- ASSIGNMENT A
In the jobs report commentary below, list every percentage given in the paragraph about the household survey.

- PAGE EXTRACT
────────
Average hourly earnings were flat in November after rising 0.3 percent the prior month. The latest figure came in below the consensus projection for a 0.2 percent increase. The average workweek for all workers was unchanged at 34.3 hours, equaling expectations for 34.3 hours.
Turning to the household survey, the unemployment rate bumped up to 9.8 percent from 9.6 percent in October, topping analysts' forecast for 9.7 percent.
The latest employment situation clearly is disappointing. However, it very much is a curiosity as it is a stark contrast with the recent string of good economic news. At a minimum, there are two theories. First, businesses are still reluctant to hire despite improved demand. Second, the ADP report earlier this week showed strength in hiring by small businesses. This sector is a weak point in the government statistics for payrolls and could improve with revisions. In fact, the BLS is starting to update its establishment birth/death factors on a quarterly basis for January 2011 data for release in February.
On the news, equity futures declined notably.
From my perspective, it was last month’s report, just in front of the elections, that was the outlier. Note that we have had two full years of huge job losses in the private sector and now we are shifting to huge job losses in the public sector as huge and mounting deficits begin to strike all levels of government. Also note how once again the ADP report just flat out set expectations in the wrong direction.
The headline rates are artificially lowered by failing to recognize those who most certainly could and would work, but who are outside of their parameters. When we look at the table showing the “Alternate” Series, we can see that U-6, the measurement most closely resembling calculations of the past, seasonally unadjusted rate jumped from 15.9% to 16.3%, while the seasonally adjusted rate remained steady at 17%.
And sure enough, when we look at the Birth/Death model adjustments they were negative for the month, but not as severely as they were last year. If this correction would have been as large as last year’s, then the payroll number would have been even worse:
Next month should be a mild addition of jobs via this model, and thus we can probably expect a report that doesn’t miss as badly as this one did. When you remove the L from the BLS data, you will find that the job situation has not improved, and that there are millions who are able to work full time but are not.
Note once again that Shadow Stat’s SGS data points to 22%+ unemployment:
Factory Orders and Non-Manufacturing ISM is released at 10 Eastern this morning and will be reported inside of the daily thread.
SPX 1200 indeed acted as support yesterday. With $8 billion+ POMOs every single day in December, and now with Europe also artificially buying up bonds all over the place, the markets are enjoying a phony money lift. That lift is bleeding over to oil and is fluffing up momo bubble stocks that are overvalued to extreme levels.
From a wave perspective, we are clearly inside of wave 5 up.
────────
- EXERCISE MATERIAL

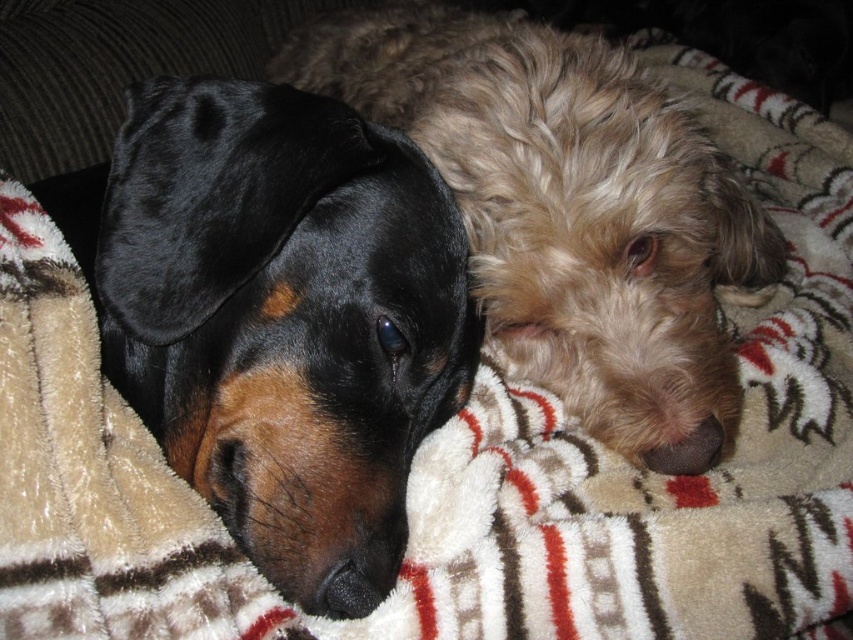
Does black velvet dog at left appear over shaggy beige dog at center?

Actually, black velvet dog at left is below shaggy beige dog at center.

Who is positioned more to the left, black velvet dog at left or shaggy beige dog at center?

From the viewer's perspective, black velvet dog at left appears more on the left side.

Identify the location of black velvet dog at left. The width and height of the screenshot is (853, 640). (285, 320).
────────
- ASSIGNMENT B
Render the rows as a numbered list with blank lines omitted, starting with the line containing "From the viewer's" and going on through the end of the rows.

- ANSWER BOX A
9.8 percent, 9.6 percent, 9.7 percent

- ANSWER BOX B
1. From the viewer's perspective, black velvet dog at left appears more on the left side.
2. Identify the location of black velvet dog at left. The width and height of the screenshot is (853, 640). (285, 320).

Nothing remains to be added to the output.